INFORMATION PROVIDED Start Marker

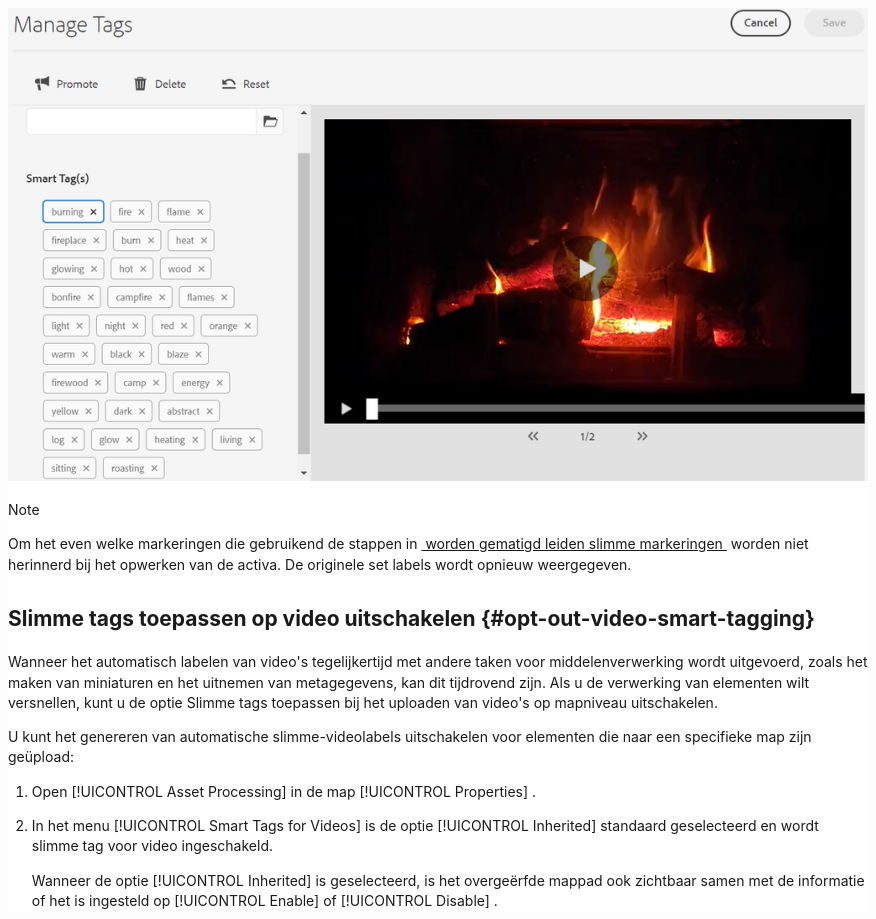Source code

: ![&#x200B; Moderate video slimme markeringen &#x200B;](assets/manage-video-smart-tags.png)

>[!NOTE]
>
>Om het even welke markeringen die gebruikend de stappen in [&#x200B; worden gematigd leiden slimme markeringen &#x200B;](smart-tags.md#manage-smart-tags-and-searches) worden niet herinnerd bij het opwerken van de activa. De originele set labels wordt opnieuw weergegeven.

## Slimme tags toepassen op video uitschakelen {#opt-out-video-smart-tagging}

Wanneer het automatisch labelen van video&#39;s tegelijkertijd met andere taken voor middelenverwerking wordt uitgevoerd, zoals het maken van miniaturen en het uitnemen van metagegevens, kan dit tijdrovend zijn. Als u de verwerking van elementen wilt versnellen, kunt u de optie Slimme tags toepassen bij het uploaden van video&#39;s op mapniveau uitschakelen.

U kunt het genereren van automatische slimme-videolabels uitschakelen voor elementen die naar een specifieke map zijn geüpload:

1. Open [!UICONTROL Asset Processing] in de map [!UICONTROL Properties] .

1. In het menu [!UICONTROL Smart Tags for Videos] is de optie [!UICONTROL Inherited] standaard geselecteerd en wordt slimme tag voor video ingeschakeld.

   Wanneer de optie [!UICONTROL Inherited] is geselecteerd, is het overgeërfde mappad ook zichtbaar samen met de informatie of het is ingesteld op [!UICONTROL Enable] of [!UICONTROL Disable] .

INFORMATION PROVIDED End Marker

**PROBLEM**. Every record should be duplicated exactly, though any picture in it must be left out.

**ANSWER AREA**.
Source code

: ![&#x200B; Moderate video slimme markeringen &#x200B;](assets/manage-video-smart-tags.png)

>[!NOTE]
>
>Om het even welke markeringen die gebruikend de stappen in [&#x200B; worden gematigd leiden slimme markeringen &#x200B;](smart-tags.md#manage-smart-tags-and-searches) worden niet herinnerd bij het opwerken van de activa. De originele set labels wordt opnieuw weergegeven.

## Slimme tags toepassen op video uitschakelen {#opt-out-video-smart-tagging}

Wanneer het automatisch labelen van video&#39;s tegelijkertijd met andere taken voor middelenverwerking wordt uitgevoerd, zoals het maken van miniaturen en het uitnemen van metagegevens, kan dit tijdrovend zijn. Als u de verwerking van elementen wilt versnellen, kunt u de optie Slimme tags toepassen bij het uploaden van video&#39;s op mapniveau uitschakelen.

U kunt het genereren van automatische slimme-videolabels uitschakelen voor elementen die naar een specifieke map zijn geüpload:

1. Open [!UICONTROL Asset Processing] in de map [!UICONTROL Properties] .

1. In het menu [!UICONTROL Smart Tags for Videos] is de optie [!UICONTROL Inherited] standaard geselecteerd en wordt slimme tag voor video ingeschakeld.

   Wanneer de optie [!UICONTROL Inherited] is geselecteerd, is het overgeërfde mappad ook zichtbaar samen met de informatie of het is ingesteld op [!UICONTROL Enable] of [!UICONTROL Disable] .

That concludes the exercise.